In der AK1 qualifizierten sich die ersten vier zur Deutschen Meisterschaft. Miloslav Schwinn kämpfte eisern um eines der Tickets. In seinem dritten Wertungslauf verlor er Zeit, da er eine Aufgabe zu viel passierte. Trotzdem konnte er sich um einige Plätze nach vorne schieben. Im letzten und entscheidenden Wertungslauf fuhr er mit 30,43 Sekunden die Tagesbestzeit der 7-8jähringen, aber das letzte „Wechseltor“ wurde ihm zum Verhängnis.

Direkt vor der Zieleinfahrt brachte er zwei Pylonen zum Fall, was ihn auf den 9.Platz zurückfallen ließ. Pascal Gebhardt und Pascal Godula fielen in der AK2 auch um einige Ränge nach hinten, aber Gebhardt ergatterte sich mit dem 5.Platz das letzte Ticket zur Deutschen Meisterschaft. Valentin Schwinn verbesserte sich hingegen um zwei Plätze. Die Tagesbestzeit in der AK3 lieferte Moritz Terhar mit 28,84 Sekunden. Somit verbesserte er sich um 7 Plätze. Mit einem Rückstand von 0,2 Sekunden blieb ihm die Qualifikation jedoch leider trotzdem verwehrt. Ivo Schwinn rutschte um vier Plätze zurück.

Nico Schöller war am Sonntag der „Held des Tages“ für den MSC Knetzgau. Er fuhr souveräne Spitzenzeiten und ergatterte den Titel des Bayerischen Vizemeisters. Seinem Teamkollegen Raphael Stoppel wurde leider eine Pylone zum Verhängnis.
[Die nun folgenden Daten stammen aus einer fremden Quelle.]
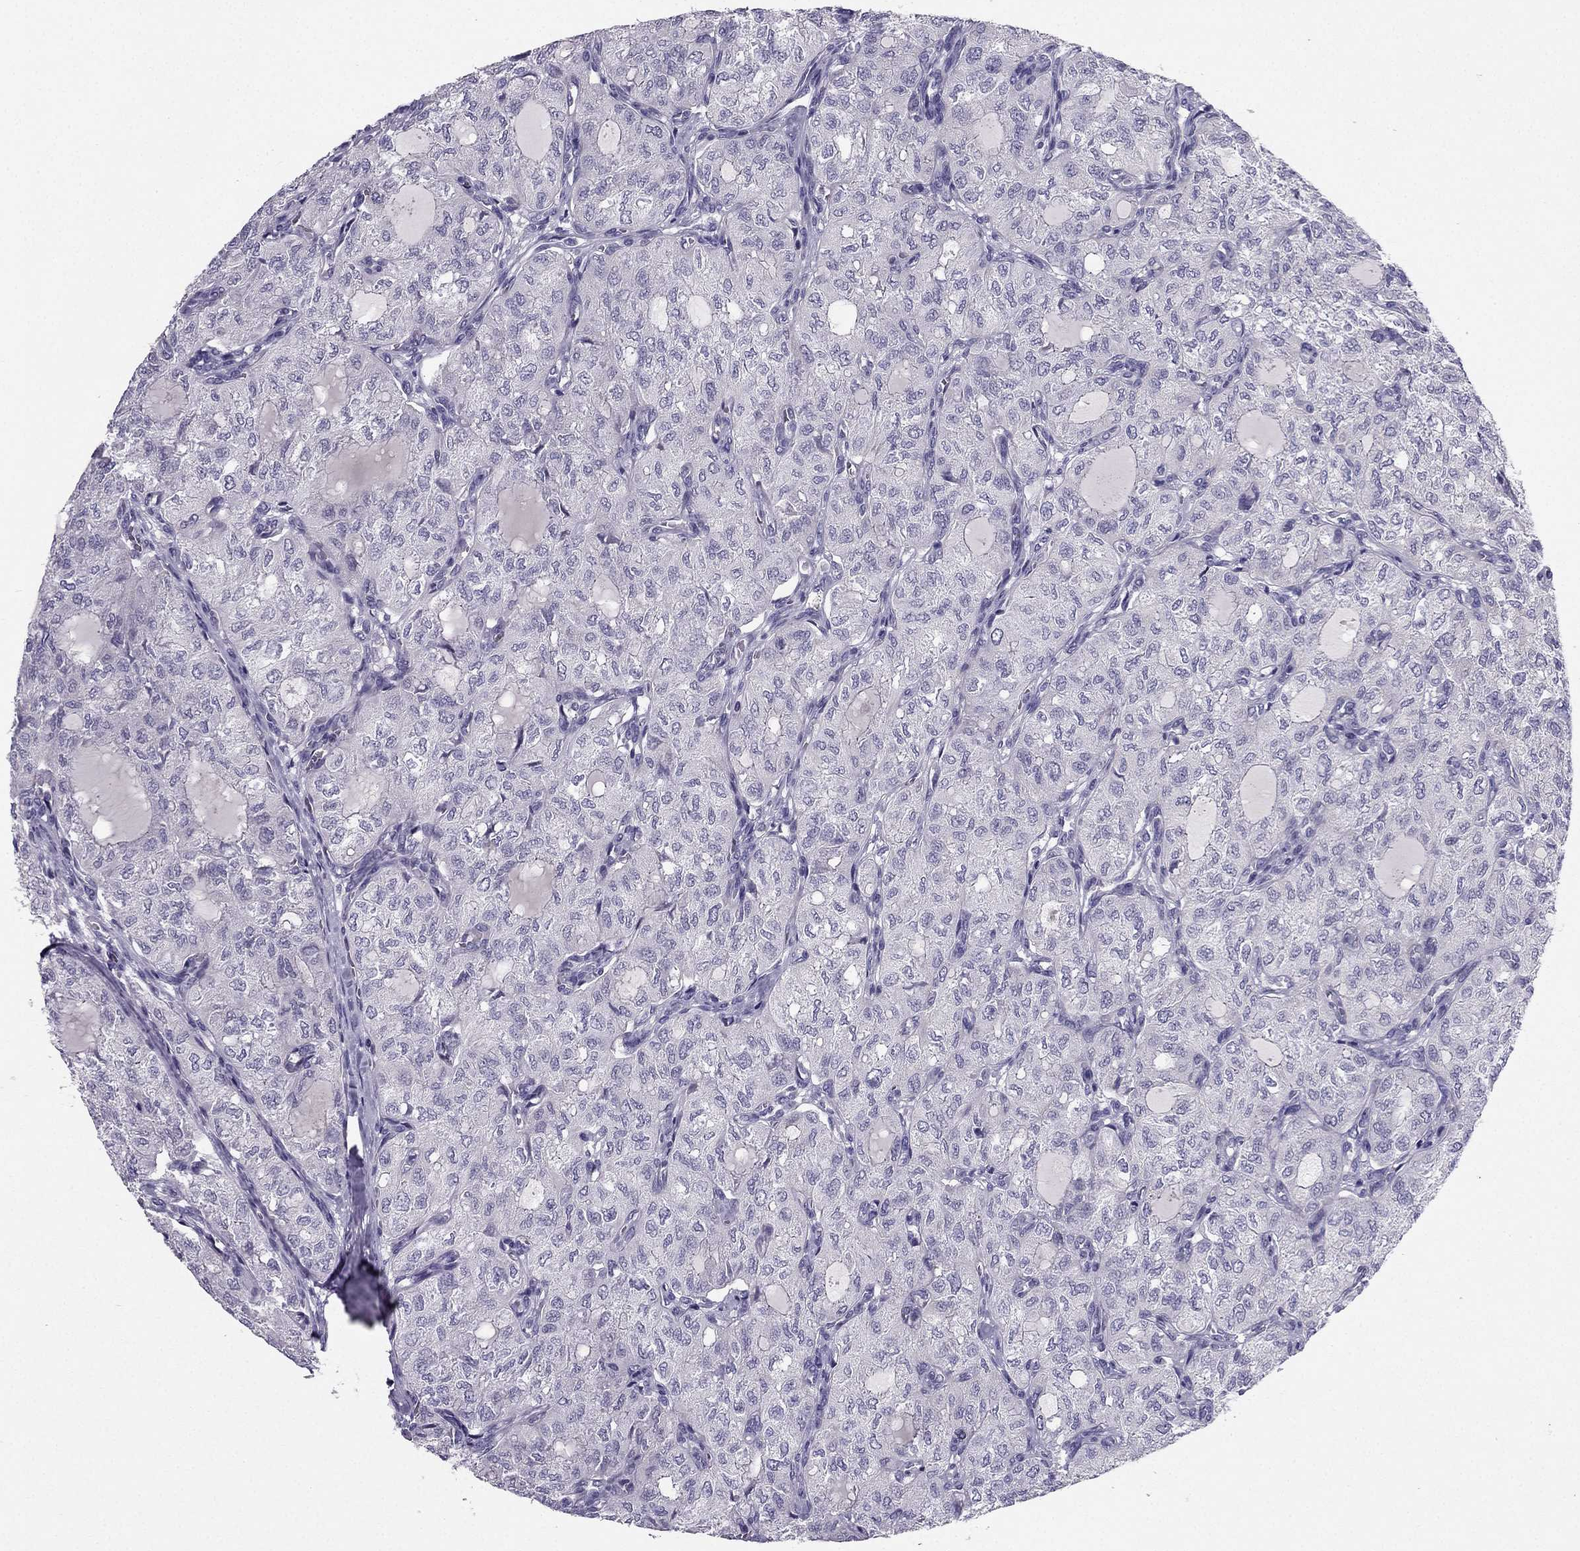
{"staining": {"intensity": "negative", "quantity": "none", "location": "none"}, "tissue": "thyroid cancer", "cell_type": "Tumor cells", "image_type": "cancer", "snomed": [{"axis": "morphology", "description": "Follicular adenoma carcinoma, NOS"}, {"axis": "topography", "description": "Thyroid gland"}], "caption": "Micrograph shows no significant protein staining in tumor cells of thyroid cancer (follicular adenoma carcinoma). (DAB (3,3'-diaminobenzidine) IHC visualized using brightfield microscopy, high magnification).", "gene": "SYT5", "patient": {"sex": "male", "age": 75}}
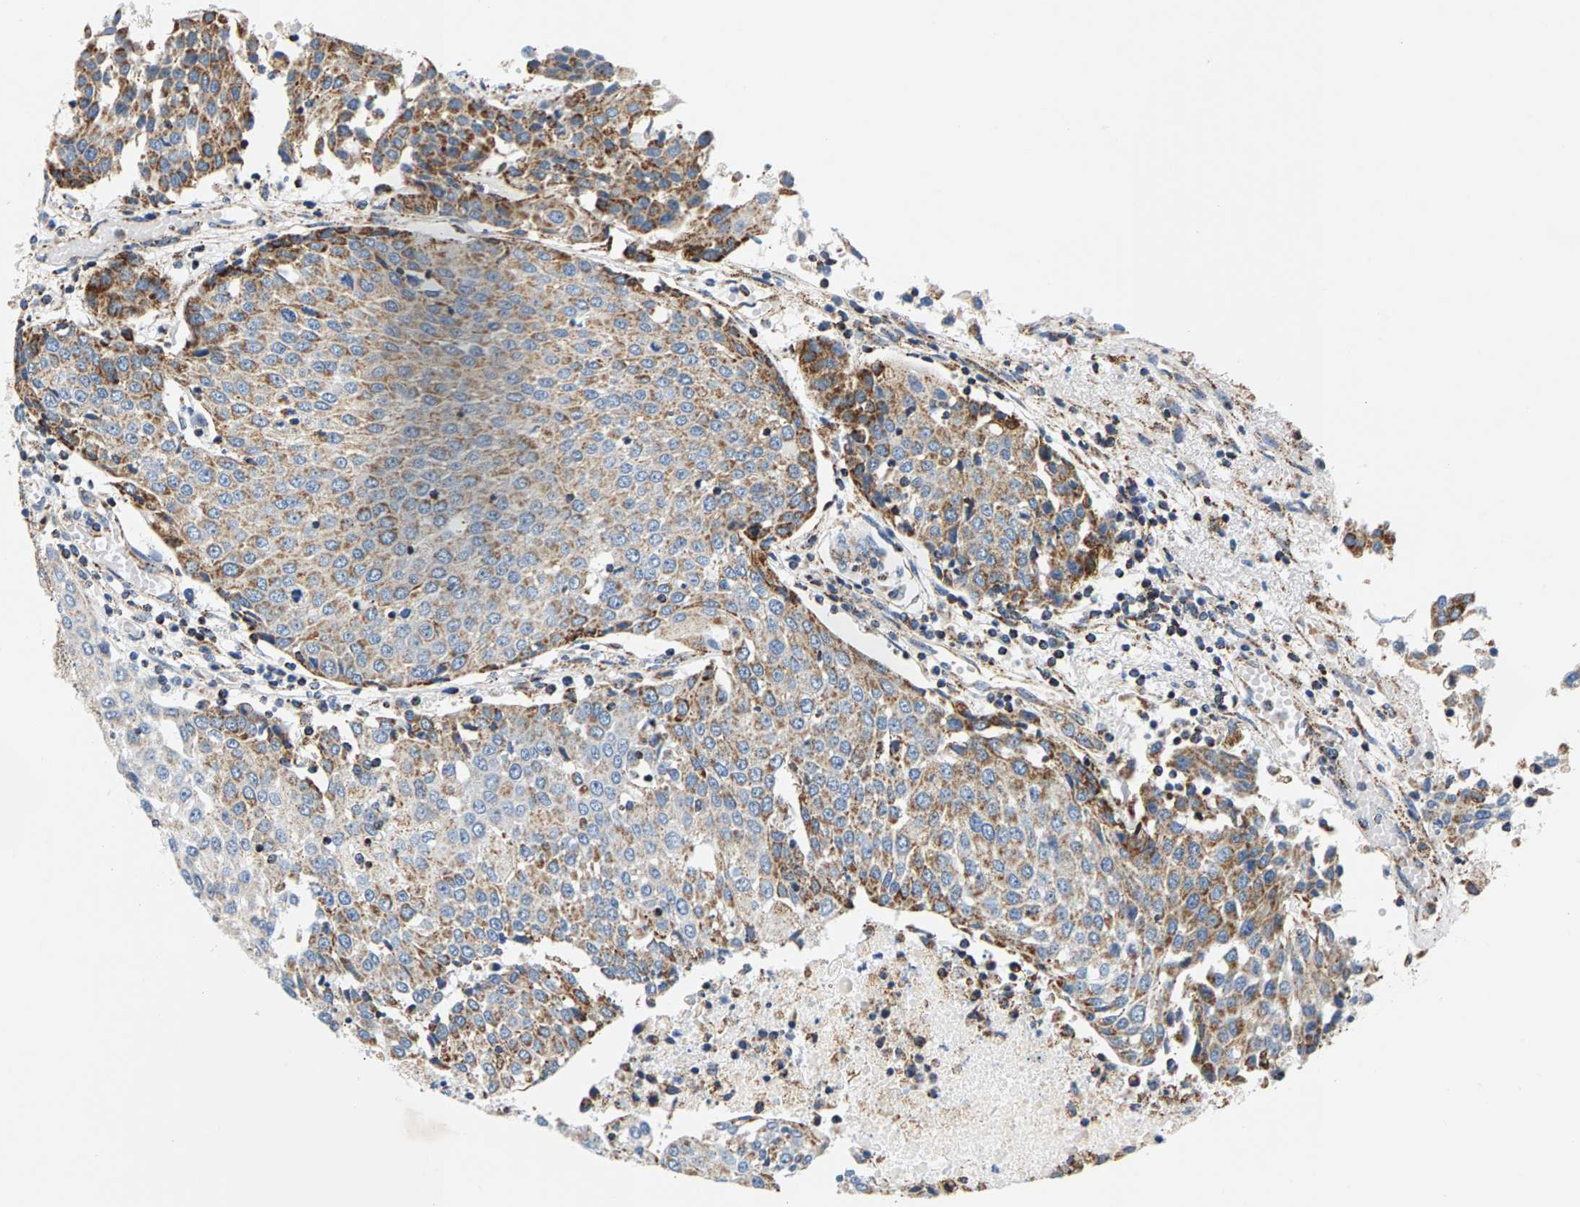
{"staining": {"intensity": "moderate", "quantity": ">75%", "location": "cytoplasmic/membranous"}, "tissue": "urothelial cancer", "cell_type": "Tumor cells", "image_type": "cancer", "snomed": [{"axis": "morphology", "description": "Urothelial carcinoma, High grade"}, {"axis": "topography", "description": "Urinary bladder"}], "caption": "Immunohistochemistry (IHC) of human urothelial cancer shows medium levels of moderate cytoplasmic/membranous staining in about >75% of tumor cells.", "gene": "PDE1A", "patient": {"sex": "female", "age": 85}}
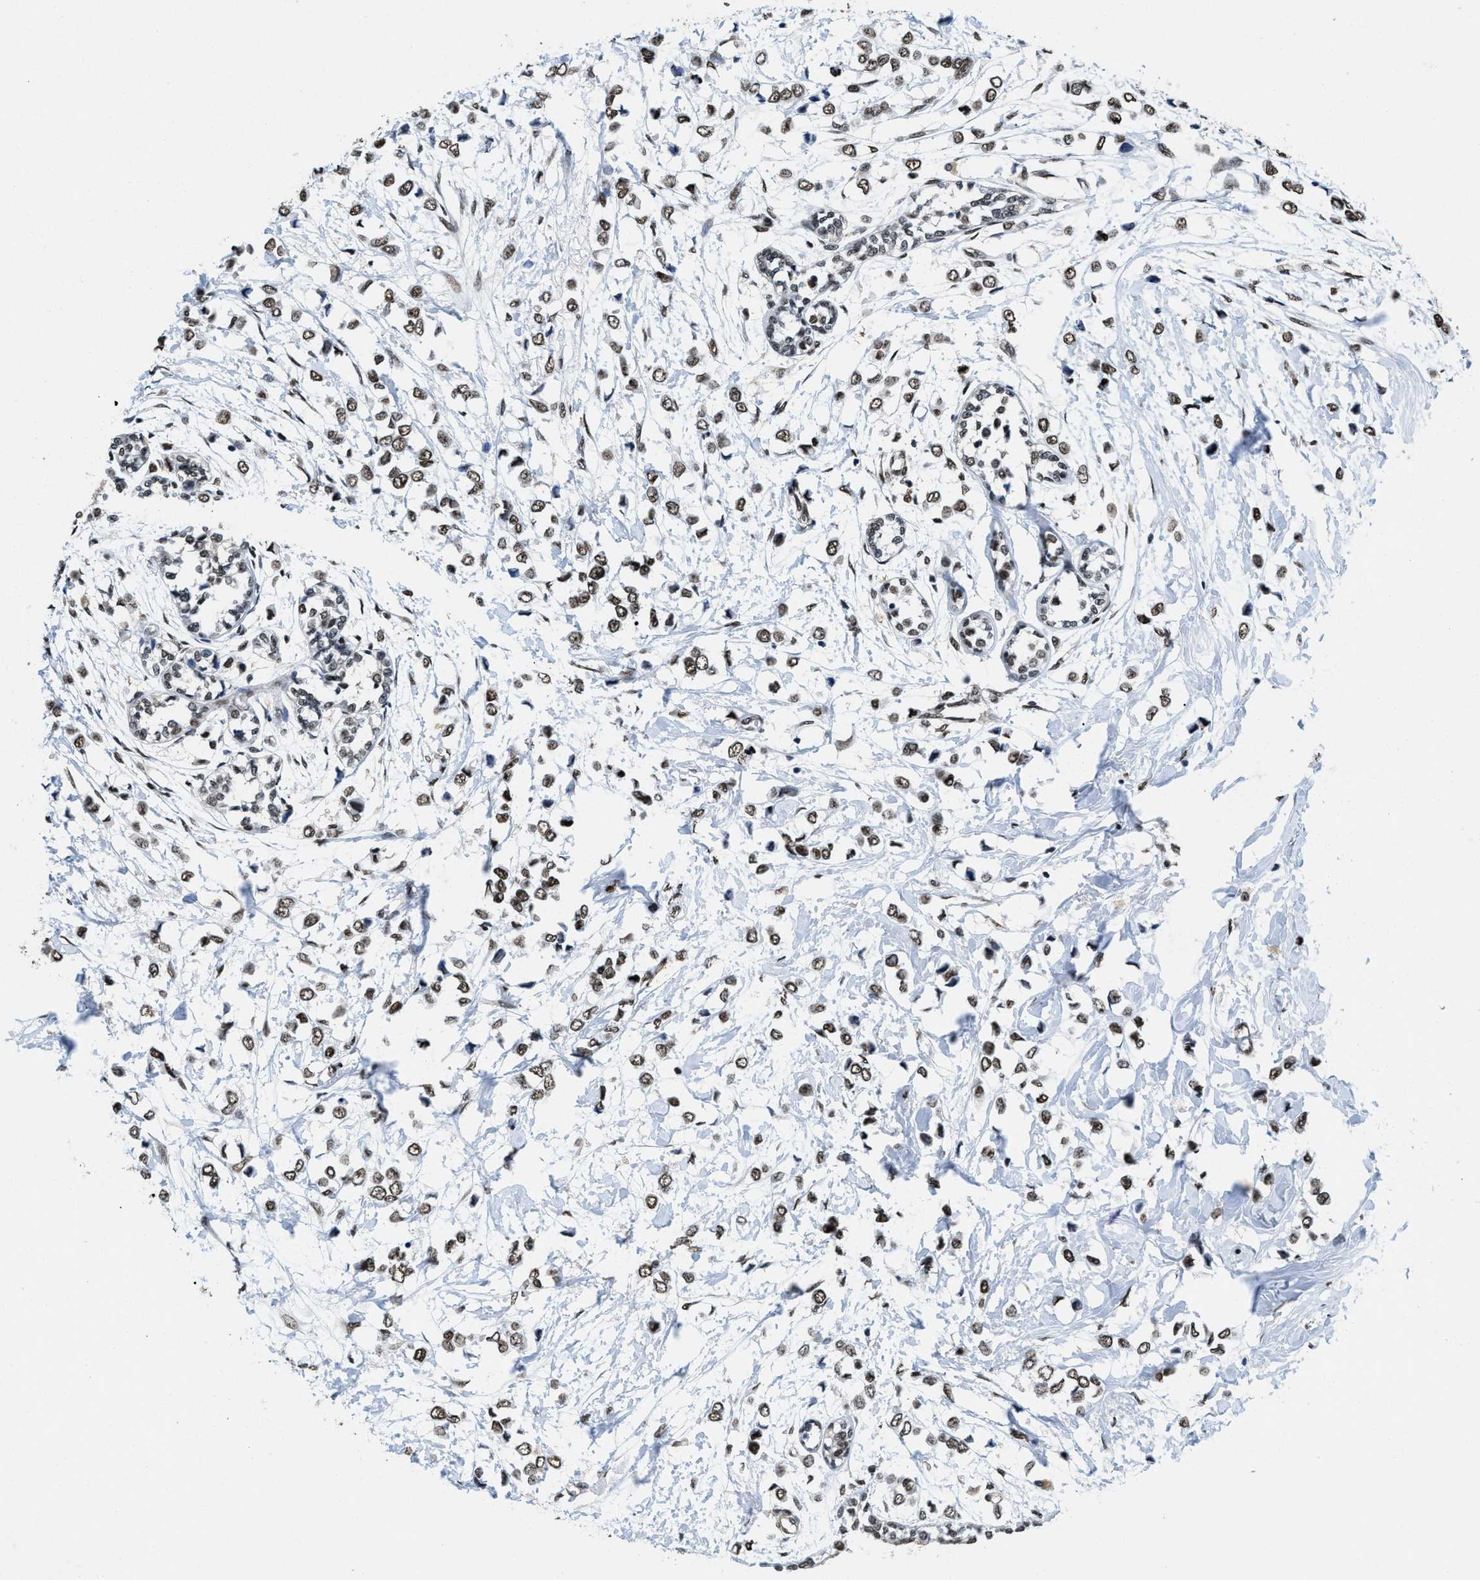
{"staining": {"intensity": "moderate", "quantity": ">75%", "location": "nuclear"}, "tissue": "breast cancer", "cell_type": "Tumor cells", "image_type": "cancer", "snomed": [{"axis": "morphology", "description": "Lobular carcinoma"}, {"axis": "topography", "description": "Breast"}], "caption": "Breast cancer (lobular carcinoma) stained for a protein demonstrates moderate nuclear positivity in tumor cells. (IHC, brightfield microscopy, high magnification).", "gene": "SAFB", "patient": {"sex": "female", "age": 51}}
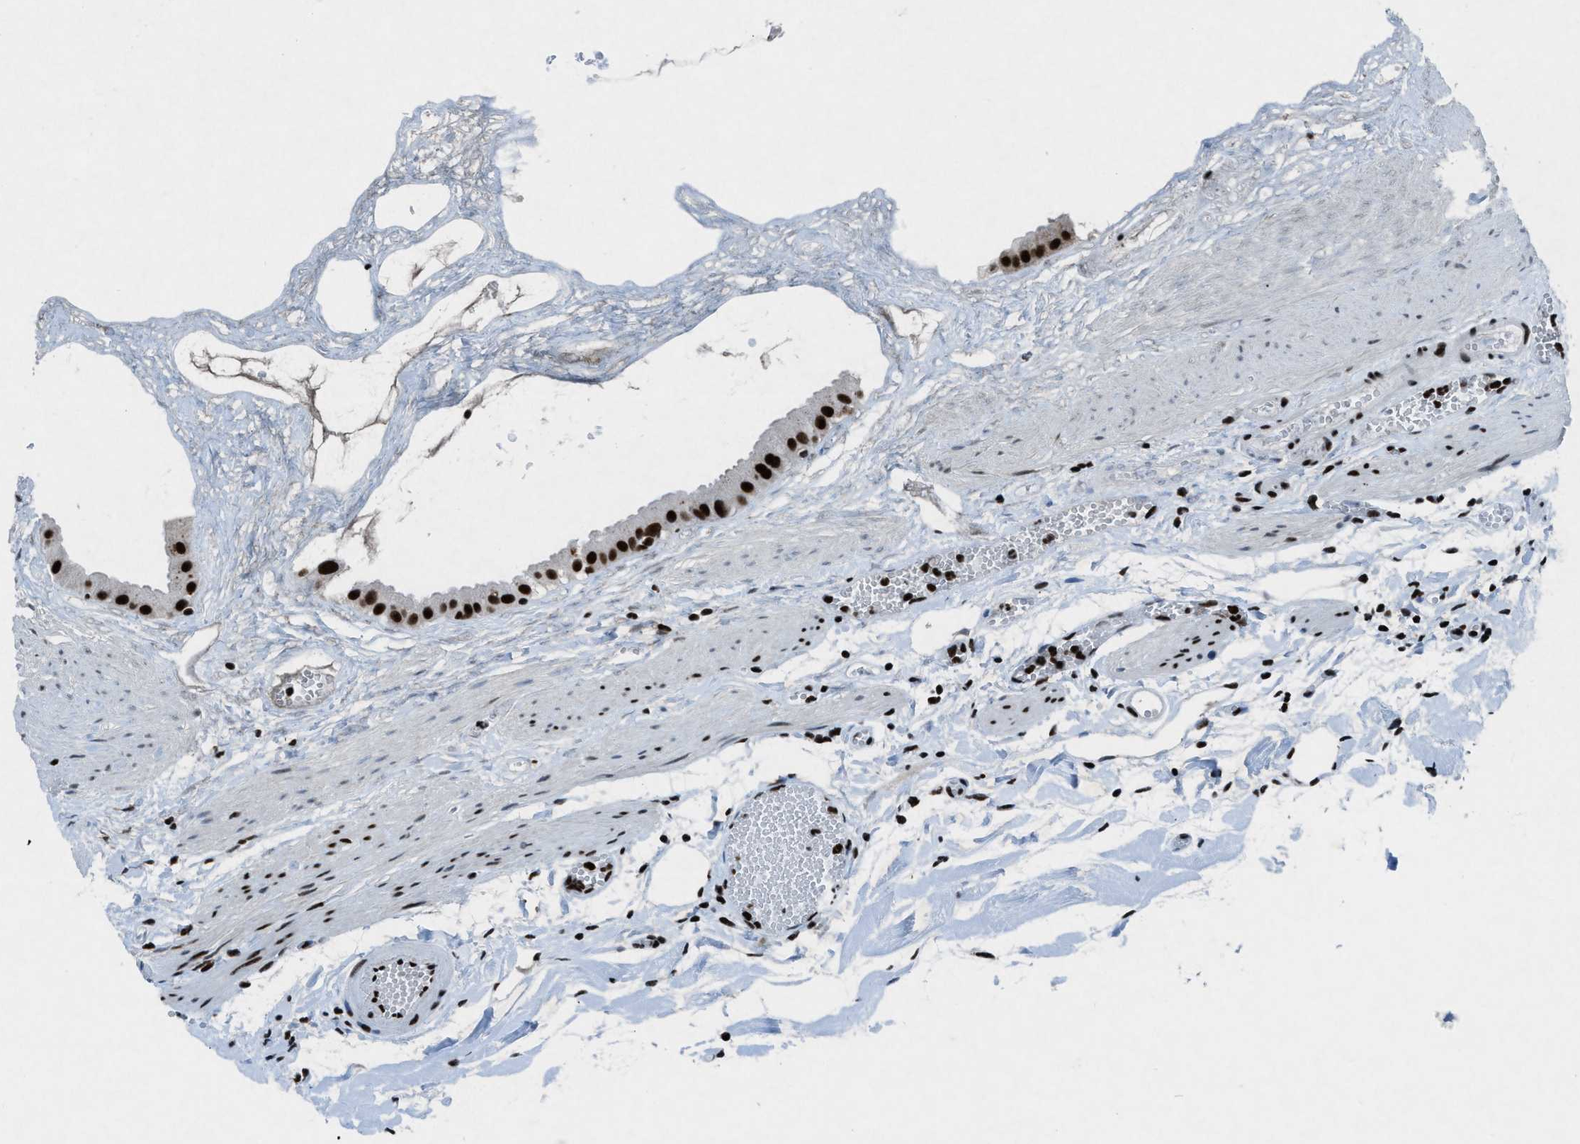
{"staining": {"intensity": "strong", "quantity": ">75%", "location": "nuclear"}, "tissue": "gallbladder", "cell_type": "Glandular cells", "image_type": "normal", "snomed": [{"axis": "morphology", "description": "Normal tissue, NOS"}, {"axis": "topography", "description": "Gallbladder"}], "caption": "Immunohistochemical staining of unremarkable human gallbladder reveals strong nuclear protein staining in approximately >75% of glandular cells. The protein of interest is shown in brown color, while the nuclei are stained blue.", "gene": "NXF1", "patient": {"sex": "female", "age": 64}}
Er belegte Rang 15.

Jana Böhmer, eine der jüngsten Fahrer/innen in der AK5, gelang es sich ebenfalls noch um 3 Ränge nach vorne zu schieben. Mit dem 7. Platz, und somit 2 Ränge an der Qualifizierung vorbei, musste sich Bastian Düring zufrieden geben. Auch er brachte im dritten Wertungslauf eine Pylone zu Fall und rutschte auf Platz 15 ab. Im letzten Wertungslauf gab er nochmal alles, aber ihm haben am Ende 0,14 Sekunden zum Ticket gefehlt. Voller Stolz zieht der MSC Knetzgau Bilanz: Die zehn Kart-Teufel trafen zusammen lediglich fünf Pylonen. Pascal Gebhardt (5.Platz) und der Bayerische Vizemeister Nico Schöller werden den Verein im Oktober bei den Deutschen Meisterschaften in Kempten würdig vertreten.

Gesamtergebnis der Bayerischen Meisterschaft:
AK1: 9.Platz Miloslav Schwinn
AK2: 5.Platz Pascal Gebhardt, 12.Platz Valentin Schwinn, 25.Platz Pascal Godula
AK3: 8.Platz Moritz Terhar, 11. Platz Ivo Schwinn
AK4: 2.Platz Nico Schöller, 15.Platz Raphael Stoppel
AK5: 7.Platz Bastian Düring, 11.Platz Jana Böhmer

3 Kartteufel bekommen Einladung zum Nürburgring

Aus den vier nordbayerischen Regierungsbezirken trafen am 29.07. die 100 besten Jugendkartslalomfahrer der im ADAC organisierten Motorsportvereine aufeinander. Der Endlauf um den Titel des nordbayerischen ADAC-Jugend-Pokal-Siegers galt in den Altersklassen 1 bis 5 zeitgleich als Qualifikation zum ADAC Bundesendlauf im Oktober. Dieser wird in 2018 vom ADAC Nordrhein im historischen Fahrerlager des Nürburgrings ausgetragen.

Der MSC Knetzgau entsandte eine stattliche Zahl von 13 qualifizierten Fahrern die mit unterschiedlichsten Ergebnissen zurückkamen. Der Tag begann wie immer mit den Jüngsten der Altersklasse Eins. Endlaufsieger wurde der unterfränkische Bezirksmeister Nico Schendzielorz vom MC Bad Neustadt. Die beiden Kartteufel Miloslav Schwinn (14.Platz) und Lina Terhar (17.Platz) konnten nicht in den Kampf um das Podest eingreifen, nahmen aber am Ende stolz ihr Erinnerungsgeschenk und ihre Urkunde in Empfang.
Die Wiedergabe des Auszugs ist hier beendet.